Got it. Thank you so much.

Operator

Operator

Thank you. [Operator Instructions] One moment for our next question is from Alex Barron with Housing Research Center. Please proceed.

Alex Barron

Analyst

Yes. Thank you. And great job on the quarter guys. I wanted to focus on the margin guidance and just the upper range and lower range. I mean, you're kind of halfway into the quarter. So what would drive the lower range, I guess, at this point?

Ara Hovnanian

Management

Brad?

Brad O'Connor

Management

I'm sorry, I missed the question. Alex, could you repeat it?

Ara Hovnanian

Management

The question was, what drives since you're one month into the quarter, why do we have such a wide range? And I'd say given the volatility in mortgage rates, we reserve costs in our back pocket for closing and qualification challenges. And that makes it very difficult to know for sure until toward the end, especially as we're selling more and more QMI. So we give ourselves a little wider spread than we did in our pre-QMI days. And we strive to give guidance that we can meet or beat consistently.

Brad O'Connor

Management

Yes. And I would just add, Alex, we saw that in the second quarter actuals, we were at the high end of our range because of just the amount of ultimately how much mortgage rate buy down and other concessions end up getting used on the homes as they close.

Alex Barron

Analyst

Got it. And as far as the share buyback, it seems you guys hadn't done that in a while. So can you just give us your thoughts on going forward how you're thinking about share buybacks in general?

Brad O'Connor

Management

I mean, I would say that we felt like after our earnings call, I think our stock price was around $169-ish I think last at the end of first quarter, the stock price started to go down. And we felt like we feel very strongly about our growth and where our earnings are headed and where our stock price should be headed. And when the stock was down in the $140 range, we felt like it was a good opportunistic time to take some shares out of the market. We could do that again in the future. We'll continue to monitor that for opportunities. I think we have roughly $10 million to $15 million remaining on an approval that we could do.
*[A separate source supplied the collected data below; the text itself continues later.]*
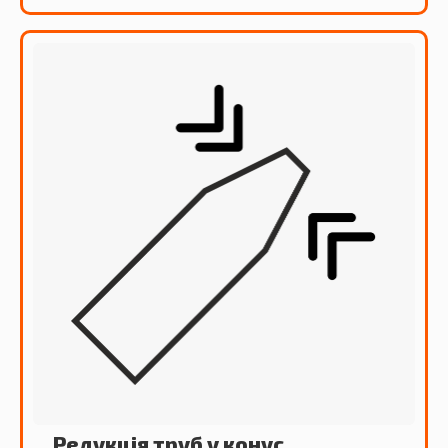
Редукція труб у конус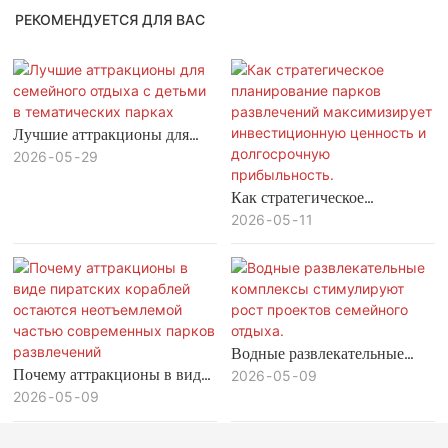
РЕКОМЕНДУЕТСЯ ДЛЯ ВАС
Лучшие аттракционы для
семейного отдыха с детьми в
2026
05
29
тематических парках
Как стратегическое
планирование парков
2026
05
11
развлечений максимизирует
инвестиционную ценность и
долгосрочную
прибыльность.
Водные развлекательные
Почему аттракционы в виде
комплексы стимулируют
2026
05
09
пиратских кораблей
2026
05
09
рост проектов семейного
остаются неотъемлемой
отдыха.
частью современных парков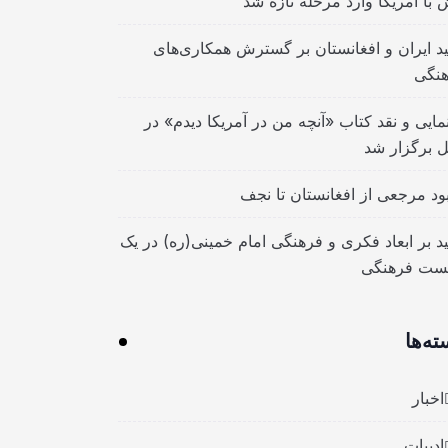
 با آمریکا وارد مرحله تازه شد
ید ایران و افغانستان بر گسترش همکاری‌های
نگی
مایی و نقد کتاب «آنچه من در آمریکا دیدم» در
ل برگزار شد
بود مرجعی از افغانستان تا نجف
ید بر ابعاد فکری و فرهنگی امام خمینی(ره) در یک
ست فرهنگی
ته‌ها
اخبار
ادبیات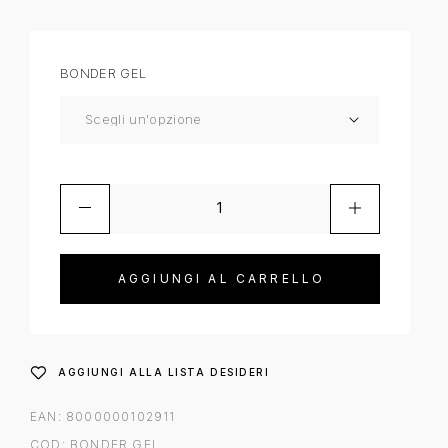
BONDER GEL
AGGIUNGI AL CARRELLO
AGGIUNGI ALLA LISTA DESIDERI
EAN:
8000000102911
COD:
BONDER GEL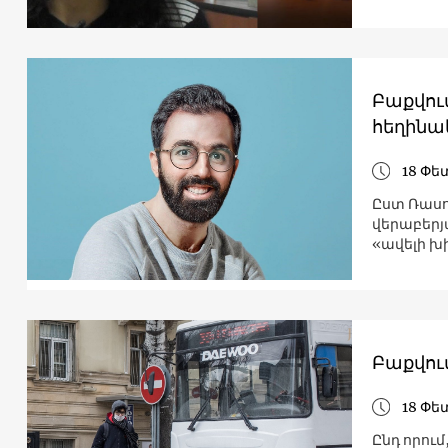
Բաքվու
հեղինակ
18 Փե
Ըստ Ռասո
վերաբերյ
«ավելի խ
Բաքվու
18 Փե
Ընդ որու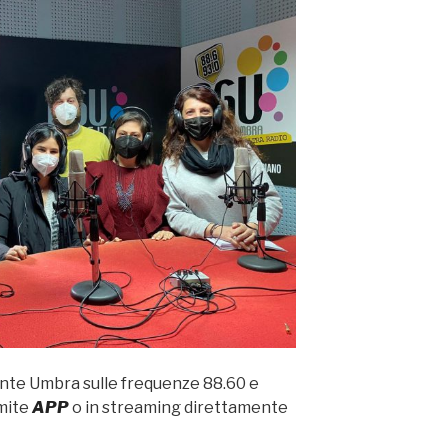
ente Umbra sulle frequenze 88.60 e
amite
APP
o in streaming direttamente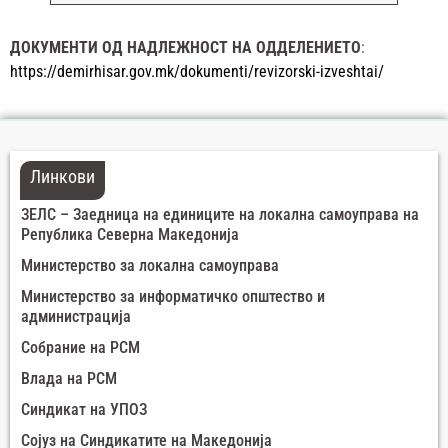
ДОКУМЕНТИ ОД НАДЛЕЖНОСТ НА ОДДЕЛЕНИЕТО
:
https://demirhisar.gov.mk/dokumenti/revizorski-izveshtai/
Линкови
ЗЕЛС – Заедница на единиците на локална самоуправа на
Република Северна Македонија
Министерство за локална самоуправа
Министерство за информатичко општество и
администрација
Собрание на РСМ
Влада на РСМ
Синдикат на УПОЗ
Сојуз на Синдикатите на Македонија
So we're just looking when it's opportunistic and stock prices drop to something we think makes sense, we might consider doing it.

Alex Barron

Analyst

Okay. Well, best of luck for the rest of the year. Thanks, guys.

Brad O'Connor

Management

Thanks, Alan.

Operator

Operator

Thank you. And as I see no further questions in the queue, I will turn it back to Ara Hovnanian for his final comments.

Ara Hovnanian

Management

Thank you very much. As I've mentioned, we're very excited about our performance. We're very excited about our prospects. We are still scratching our head about the valuations, but we think that only spells opportunity. And we look forward to giving you more good news in quarters to come. Thank you very much.

Operator

Operator

Thank you. And this concludes our conference call for today. Thank you all for participating and have a nice day. You may now disconnect.